Started Treatment:
4½ years old

Transitioning Out of Treatment:
6½ years old

"Thank you so much for everything!"

- TJ's Father

TJ likes:

  • puzzles
  • music
  • swinging

TJ dislikes:

  • loud noises

* Models used for
family confidentiality

TJ's Story

TJ was diagnosed with Autistic Spectrum Disorder at the age of two and a half. To complicate matters, he was also having seizures on occasion. He did not walk until the late age of 20 months. He had a tendency to mouth objects. And, he did not develop the use of words, other than occasionally imitating "momma" or "dada." With the use of medication, seizures were brought under control. TJ received speech and occupational therapy twice a week through their state's early intervention program. When he reached school age, his parents decided not to enroll him in a special education classroom where the ratio of student to teachers was 5:1.

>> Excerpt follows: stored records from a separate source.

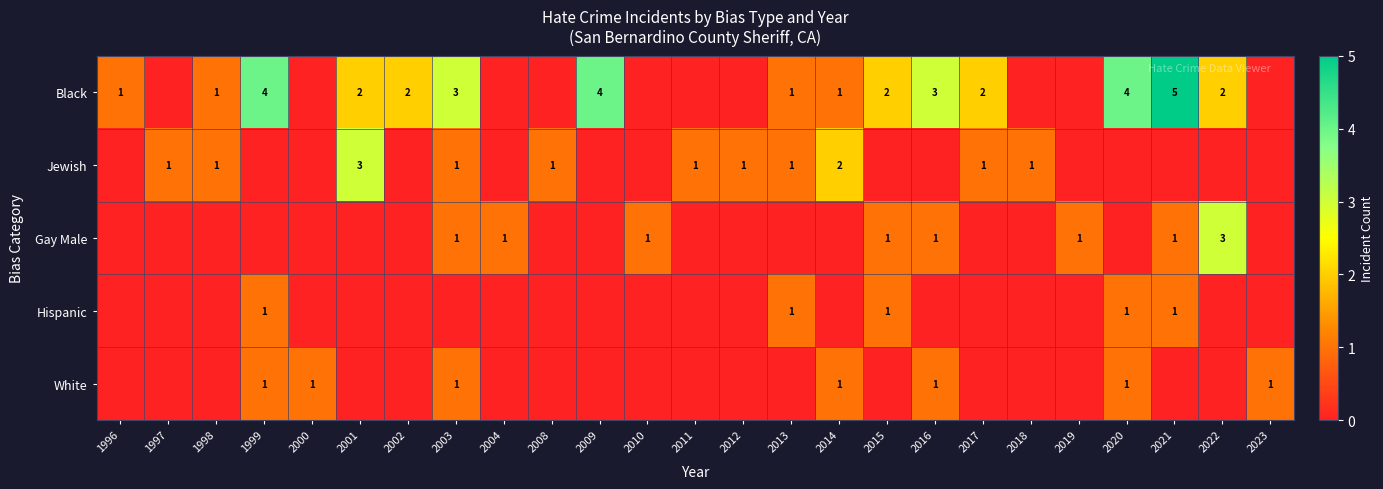

The Jewish series shows 1 at 2017. True or false?

True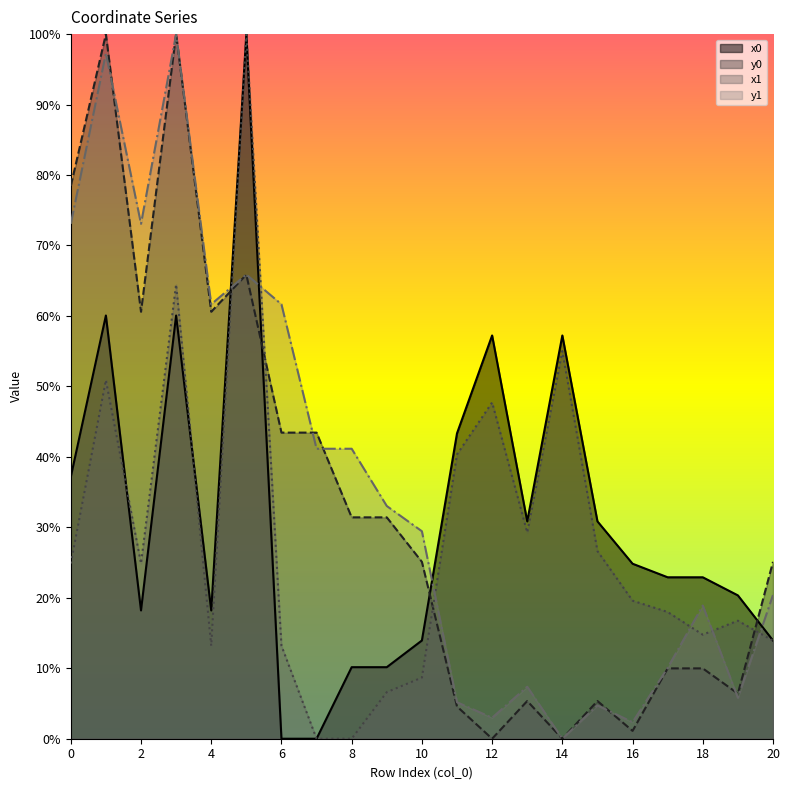

True or false: x1 has a value of -48.3 at 8.

False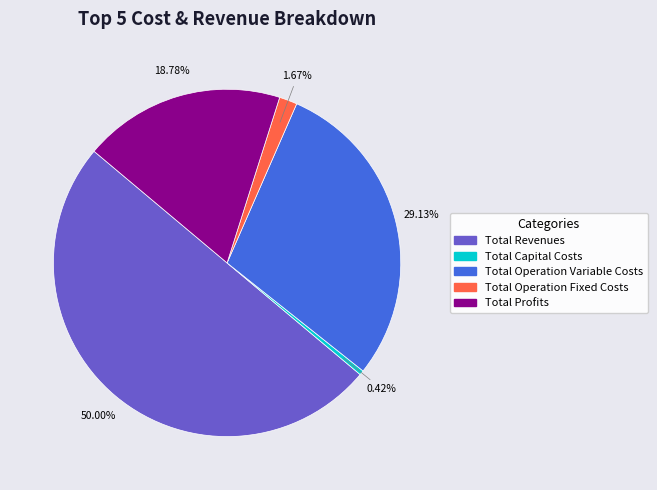

Rank the categories by value from lowest to highest.

Total Capital Costs, Total Operation Fixed Costs, Total Profits, Total Operation Variable Costs, Total Revenues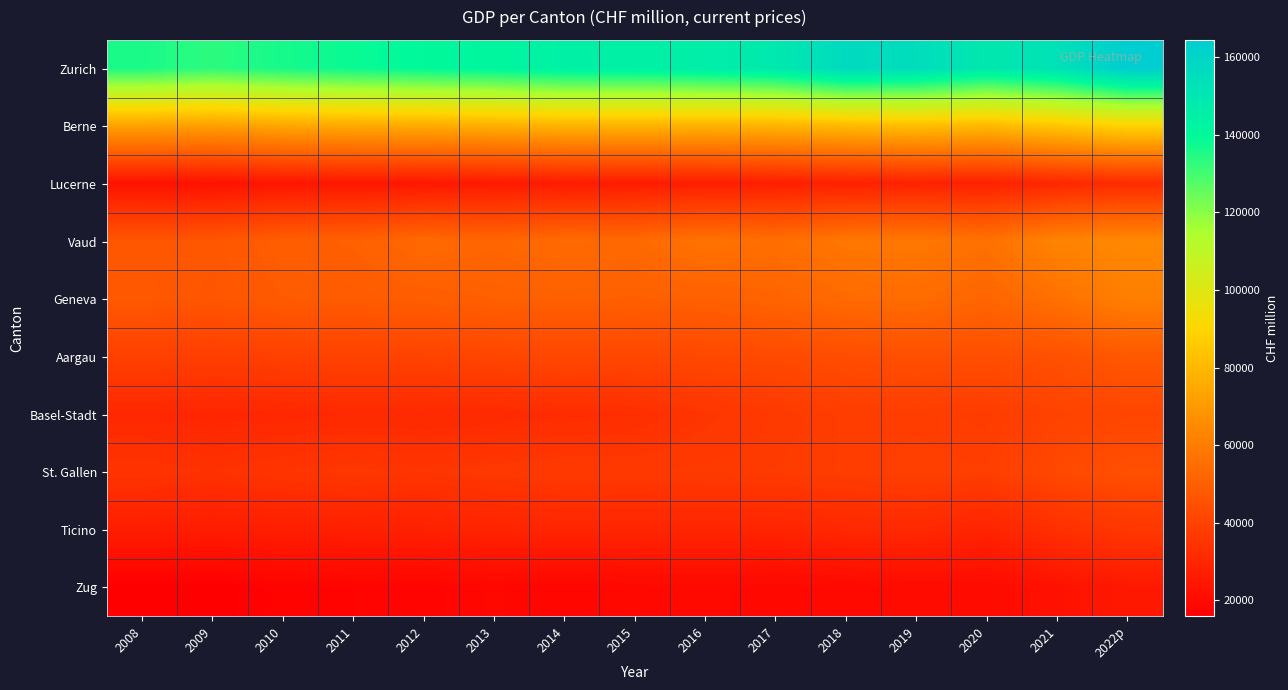

Which series has the largest total across all categories?

Zurich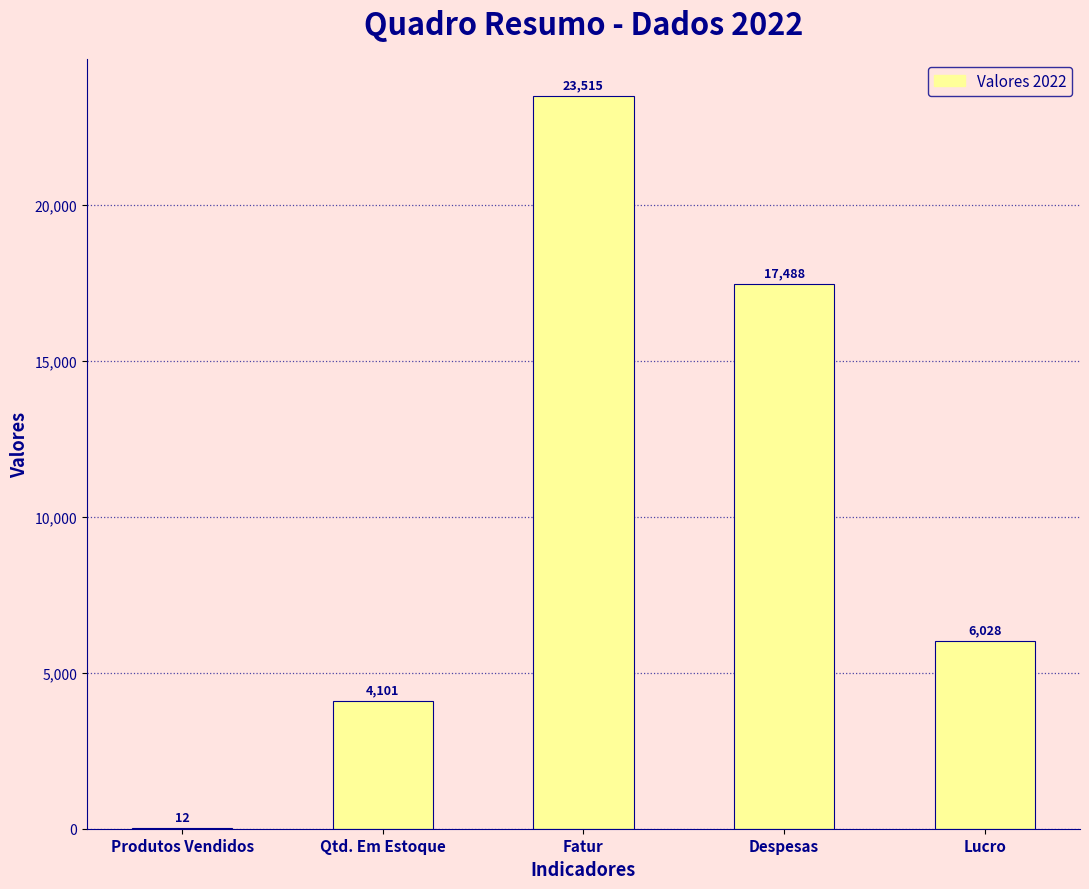

Which category has the highest value across all series?

Fatur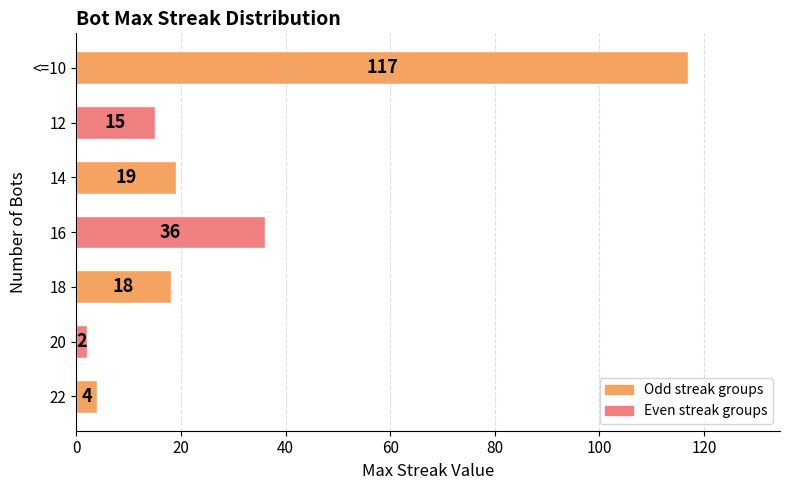

Count the number of categories in the chart.

7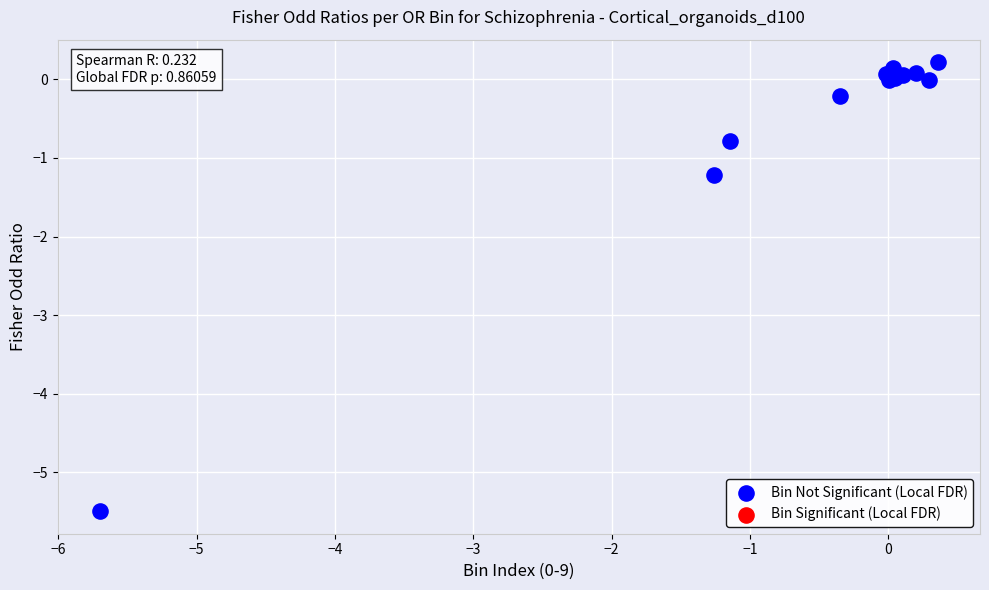

What Y value in the scatter plot is closest to -2?

-1.2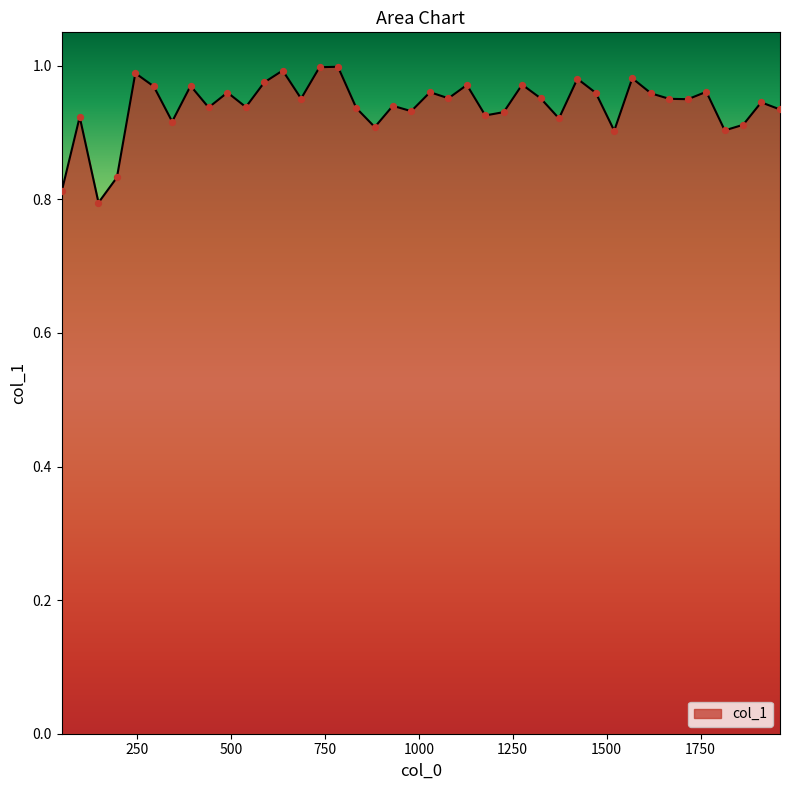

Is this an area chart (filled region under the line)?

Yes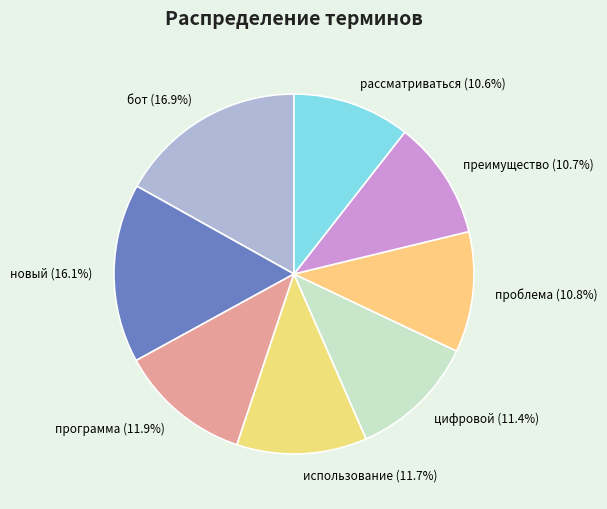

Does any single category account for the majority?

No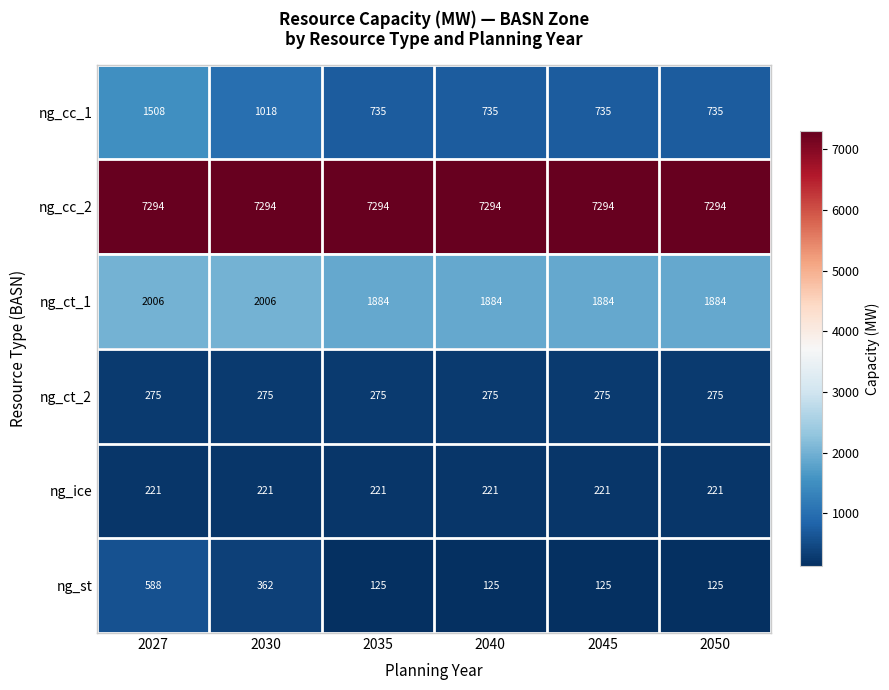

Between 2027 and 2045, which series saw the biggest shift?

ng_cc_1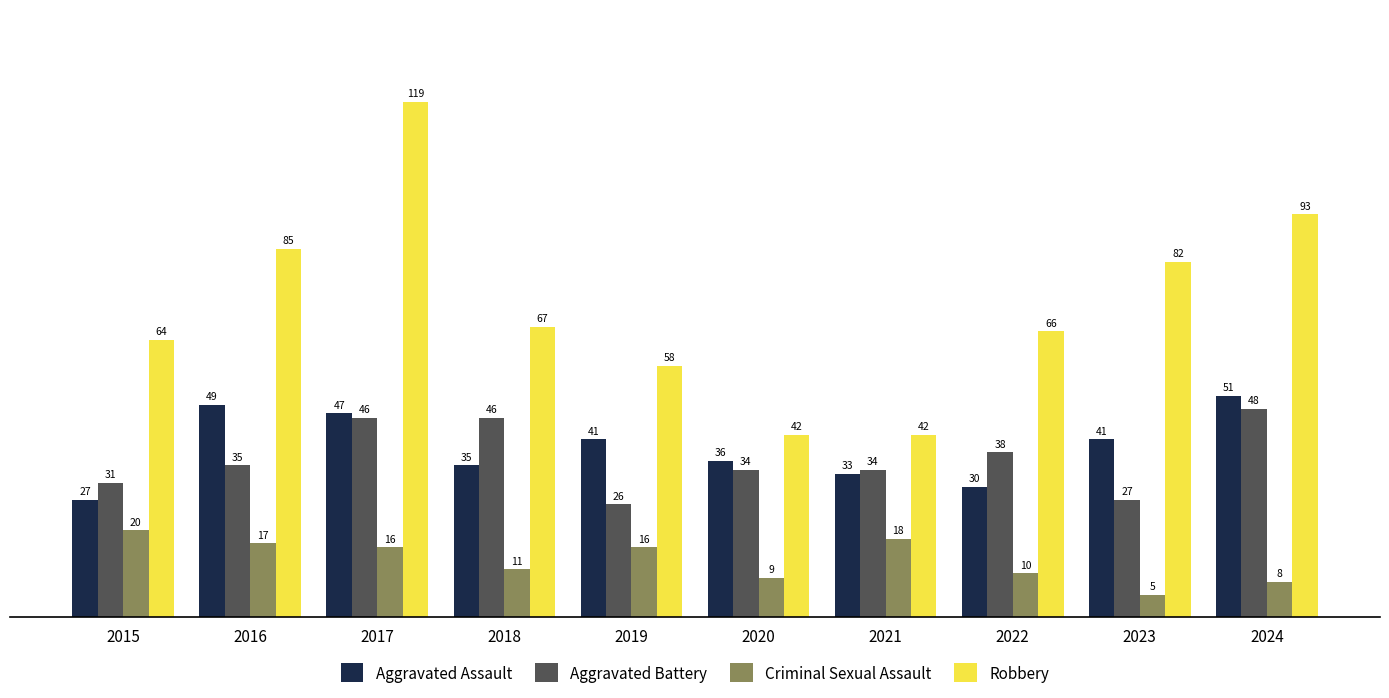

Where does the Aggravated Assault series first go above 41?

2016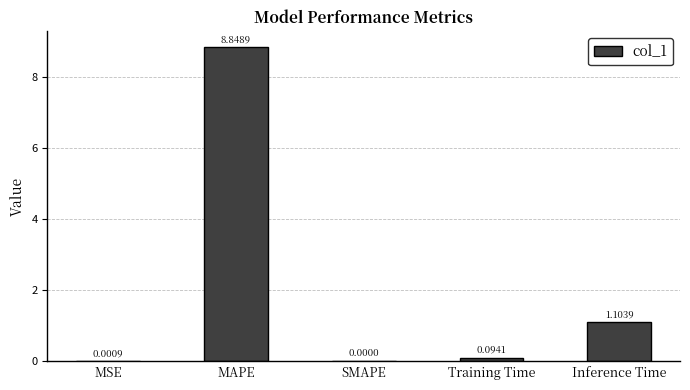

At which category does the chart reach its peak across all series?

MAPE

After searching diligently for an alternate form of education, the family contacted the Lovaas Institute, whose services were highly recommended by another family. At the initial consultation, TJ was a generally easy-going child. He readily sat down with the instructor to work. He completed island puzzles on his own. He demonstrated difficulty imitating others, matching, and following directions. His requesting skills were not elaborate, but they were clear. For example, he would climb up on his chair when he was hungry and stand up when he was done. He would pull someone over to a drink he wanted or get the drink himself and bring it to someone to open.

An Individualized Intervention

While TJ struggled with some initial skills, he continued to make progress in a number of different areas such as imitation of others, beginning play skills, matching, and spontaneous vocalizations. Based on TJ's progress, a shift was made from academic programming to a self-help track in which TJ learned to become independent with daily tasks. His Lovaas Institute consultant also worked with his family to determine the number of hours of therapy that would allow TJ to maintain the same rate of progress as he did the first six months.

Treatment was tailored to focus on those skills most likely to immediately generalize into the natural environment. For example, emphasis was placed on leisure skills with activities in which he demonstrated interest. The self-help skills that were taught allowed TJ to achieve a higher level of independence, and reduced his reliance upon his parents. Instructors and parents were taught how to capture and contrive situations in the natural environment to facilitate requesting and other incidental learning skills.

Where is TJ Today?

TJ's story reminds us that the best measure of the effectiveness of an intervention may not always be school placement or IQ. Rather, progress should be measured by the ability of an intervention to increase one's quality of life and to take part in the family's everyday life. TJ can now independently ride his bike, play with 17 toys for at least 3 minutes, follow an activity schedule for 3 activities, put away common household items such as his dirty plate, clean spoons, and his shoes, identify 44 objects related to his everyday life, and has said over 55 words on occasion. Currently, his parents are discussing whether to enroll him in the public school's special education class or to home school him, as they do their other children, while continuing to implement the principles of Applied Behavior Analysis in everyday life that they have learned over the past two years.